La nature existe seule et contient tout. Tout Est. Il y a la partie de la nature que nous percevons, et il y a la partie de la nature que nous ne percevons pas. Pan a un côté visible et un côté invisible. Parce que sur ce côté invisible, vous jetterez dédaigneusement ce mot _surnaturalisme_, cet invisible existera-t-il moins? _X_ reste _X_. L'Inconnu est à l'épreuve de votre vocabulaire. Nier n'est pas détruire. Le surnaturalisme est immanent. Ce que nous apercevons de la nature est infinitésimal. Le prodigieux être multiple se dérobe presque tout de suite au court regard terrestre; mais pourquoi ne pas le poursuivre un peu?

Toutes ces choses, spiritisme, somnambulisme, catalepsie, convulsionnaires, seconde vue, tables tournantes ou parlantes, invisibles frappeurs, enterrés de l'Inde, mangeurs de feu, charmeurs de serpents, etc., si faciles à railler, veulent être examinées au point de vue de la réalité. Il y a là peut-être une certaine quantité de phénomène entrevu.

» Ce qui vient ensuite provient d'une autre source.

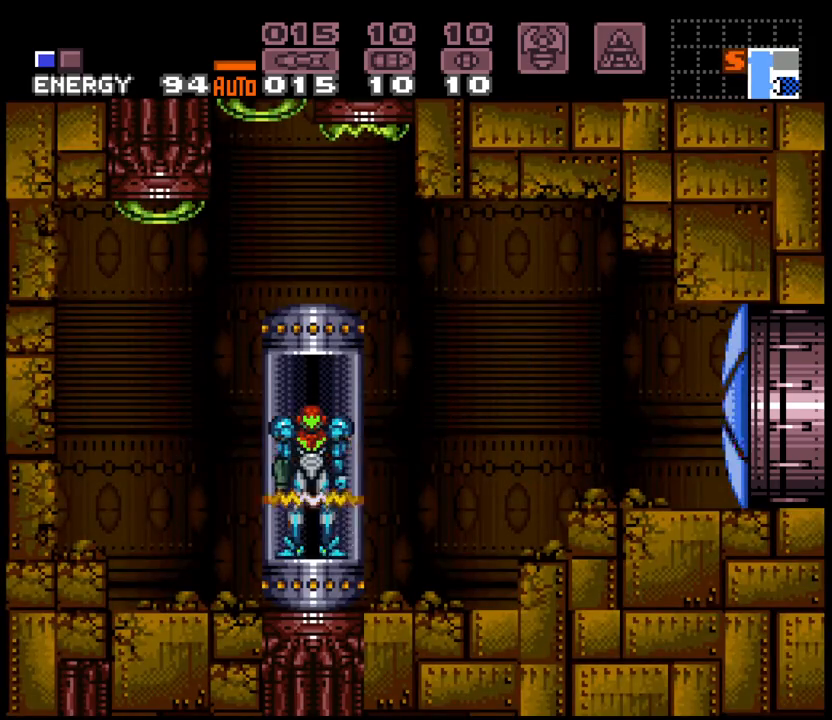
{"dt_ms": 500, "buttons": ["A", "L1", "DPAD_RIGHT"], "events": [[50, "DPAD_RIGHT", "down"], [417, "L1", "down"]]}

Si vous abandonnez ces faits, prenez garde, les charlatans s'y logeront, et les imbéciles aussi. Pas de milieu: la science, ou l'ignorance. Si la science ne veut pas de ces faits, l'ignorance les prendra. Vous avez refusé d'agrandir l'esprit humain, vous augmentez la bêtise humaine. Où Laplace se récuse, Cagliostro paraît.

De quel droit, d'ailleurs, dites-vous à un fait: Va-t'en. De quel droit chassez-vous un phénomène? De quel droit dites-vous à l'inattendu: je ne t'examinerai pas? De quel droit raturez-vous une des données du problème? De quel droit mettez-vous la nature à la porte? _Huc usque recurret._ La science peut commettre des iniquités. Fermer les yeux c'est une mauvaise action. Le télescope a une fonction; le microscope a des devoirs. L'alambic doit être intègre, le creuset chauffe pour tout le monde. Il faut que le chiffre soit honnête homme. Un déni d'expérimentation est un déni de justice.

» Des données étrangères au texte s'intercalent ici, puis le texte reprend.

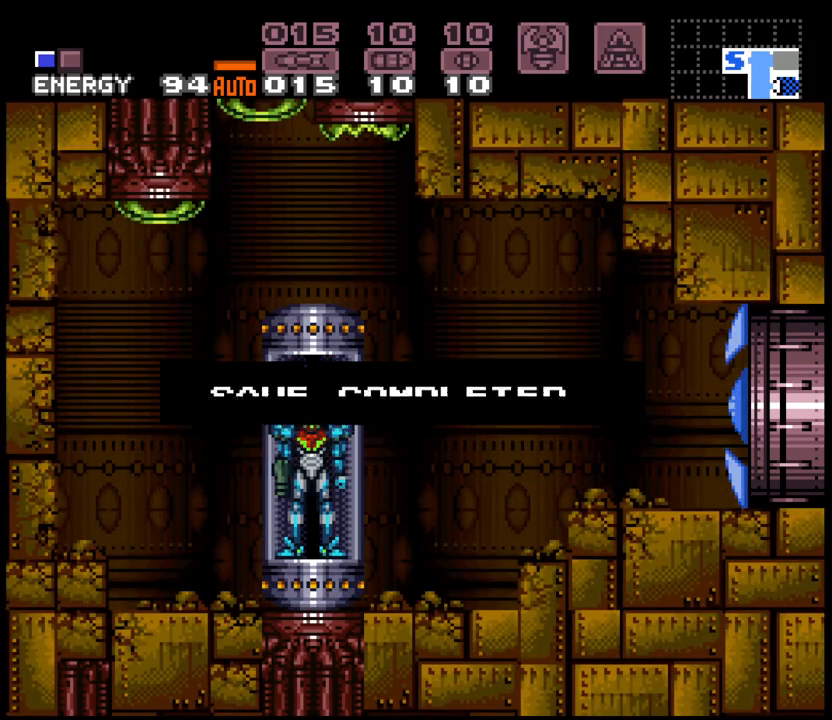
{"dt_ms": 500, "buttons": ["A", "DPAD_RIGHT"], "events": [[33, "L1", "up"]]}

Et savez-vous ce qui arrive? L'absurde se greffe sur le vrai, c'est votre faute; vous avez manqué à vos deux lois, bienveillance et surveillance; vous créez l'empirisme. Ce qui eût été astronomie sera astrologie; ce qui eût été chimie sera alchimie. Sur Lavoisier qui se rapetisse, Hermès grandit.

Vous riez de Cardan quand il dit: «Une comète près de Saturne annonce la peste, près de Jupiter la mort du pape, près de Mars la guerre, près de la lune l'inondation, près de Vénus la mort du roi.» Eh bien, c'est vous qui avez fait Cardan chimérique. Sans les persécutions de ce Scaliger que David Pareus appelle _Eriticus superciliosissimus_, sans l'emprisonnement de Bologne, Cardan, qui a incontestablement créé la théorie des équations du troisième degré, Cardan qui a trouvé la loi du cube, Cardan, égal au moins à Tartaglia et dont les dix tomes in-folio sont plus gros encore de vérité que d'illusion, serait peut-être le plus grand des astronomes et des géomètres.